WORK TO DO> Extend the court excerpt on the debtor's challenge to the bankruptcy notice, picking up right after its final sentence.
**** SOURCE EXTRACT ****
On the debtor’s case, the interest calculation overstates interest by one day, for on the debtor’s submission, interest should have been calculated on 127 days, not 128 days. On the debtor’s case, interest is also underclaimed, because the rate which has been applied, that being nine per cent, in fact varied through the course of the relevant calculation period between nine and ten and a half per cent.
The net result is, as is deposed to by the debtor in his affidavit, that allowing for one less day, and applying the correct interest rate as it applied from time to time, the actual interest due was $2754.45; being a difference of $259.85 from that claimed. That is to say, that the sum for interest in the notice underclaimed by $259.85.
It was because of this, the debtor says, that he did not know what amount he had to pay. He says he was concerned that if he paid a sum less than the amount stated in the bankruptcy notice, he may have committed an act of bankruptcy, and therefore, in his submission, the bankruptcy notice was misleading.
The situation where there is an overclaim in the bankruptcy notice is settled by section 41(5) of the Act. However, the debtor contended that where there is an understatement, the authorities indicate a less permissive approach.
The debtor relied particularly upon the observations of the High Court in Kleinwort Benson Australia Ltd v Crowl (1998) 165 CLR 71, and in particular, the remarks of the majority to be found at page 77 where they observed:
“It may be accepted that a bankruptcy notice which misstates the amount due to the creditor, is defective or irregular.”
In that instance, the High Court was examining a case similar to this. That is, a case where the interest claimed was less than the actual interest due on the judgment debt. To the time of the decision in Kleinwort, there had been a difference of approach in dealing with such mis-statements between Australian Courts. On one hand, as exemplified in Re Munson; Ex parte Deputy Commissioner of Taxation (1977) 29 FLR 479; Re Manion; Ex parte Deputy Commissioner of Taxation (1979) 37 FLR 78; and Re Preston; Ex parte Commercial Banking Company of Australia Ltd BC8200394, the view was taken that an understatement of interest could be a formal defect or irregularity, attracting the operation of section 306(1); on the other hand an opposing view was taken following the English Courts, as exemplified in Re HB [1904] 1 KB 94 and some Australian Courts adopting that line of authority such as in Re Schierholter; Ex parte Geis (1978) 32 FLR 22.
Their Honours distinguished the English decision in Re HB, noting the Act:
“…speaks of a requirement that the debtor pay “the judgment debt…in accordance with the judgment.””[1]
and accepting the comments of Lockhart J in Re Manion; Ex parte Deputy Commissioner of Taxation (1979) 37 FLR 78 at 82 that:
“…[a]lthough interest is necessarily and inextricably attached to the judgment debt…it does not itself answer the description of the sum due by the debtor to the petitioning creditor under the final judgment.”
[1] At p 79.
The court expressly overruled the Full Federal Court in Re Schierholter, on the basis that there was no basis for its determination that an understatement in a bankruptcy notice of the judgment debt would invalidate it, unless it was clear that the excess was waived by the judgment creditor.[2]
[2] At p 79.
At pages 79–80, the majority summarised the position, which now applies. Their Honours stated:
“The authorities show that a bankruptcy notice is a nullity if it fails to meet a requirement made essential by the Act, or if it could reasonably mislead a debtor as to what is necessary to comply with the notice. … In such cases the notice is a nullity whether or not the debtor is in fact misled.
**** EXTRACTED INFORMATION ****
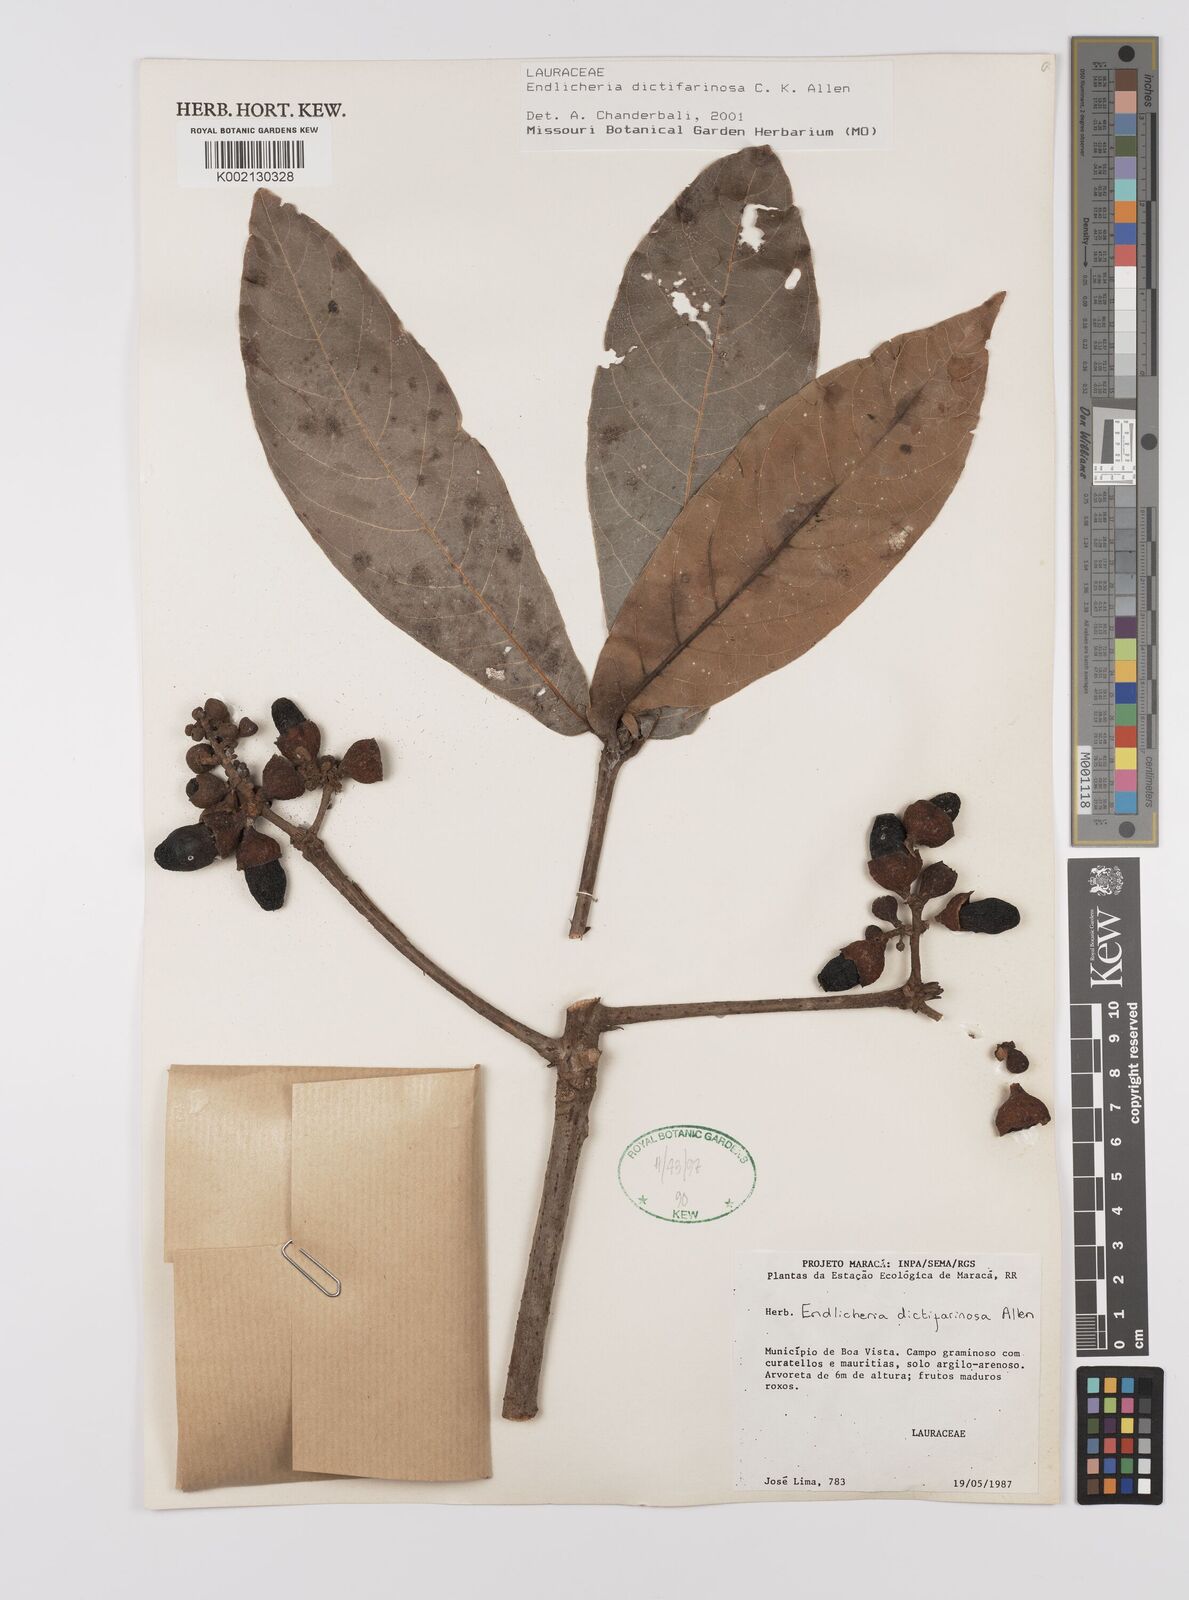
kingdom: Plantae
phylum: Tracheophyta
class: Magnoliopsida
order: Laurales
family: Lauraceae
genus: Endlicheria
****
RESULT OF THE TASK>
If the amount specified in a bankruptcy notice is in fact due and payment is claimed in accordance with the judgment, the essential requirements of section 41(2)(a)(i)-the only requirements presently relevant-are met. Understatement of the amount due, whether it be understatement of the judgment debt or of interest payable thereon, will thus constitute a defect which is substantive rather than formal only if the understatement is objectively capable of misleading the debtor as to what is necessary for compliance with the notice.
It may be that, in a given case, understatement is capable of misleading the judgment debtor particularly if the notice is capable of producing uncertainty as to whether the debtor is required to pay the amount in fact due or the amount specified in the notice. In such a case uncertainty arises, not merely from the understatement, but from the understatement in the context of the particular bankruptcy notice. No such uncertainty arises if it is clear that payment of the amount specified in the notice will constitute compliance with the notice.”
(Relevant authorities and citations omitted)
The effect of the majority observations at page 80 as exemplified by the facts in Re Manion (being facts almost identical to those here) led to Lockhart J concluding at page 278:
“That the understatement of the amount of the statutory interest did not vitiate the bankruptcy notice, particularly when the bankruptcy notice was read as a whole.”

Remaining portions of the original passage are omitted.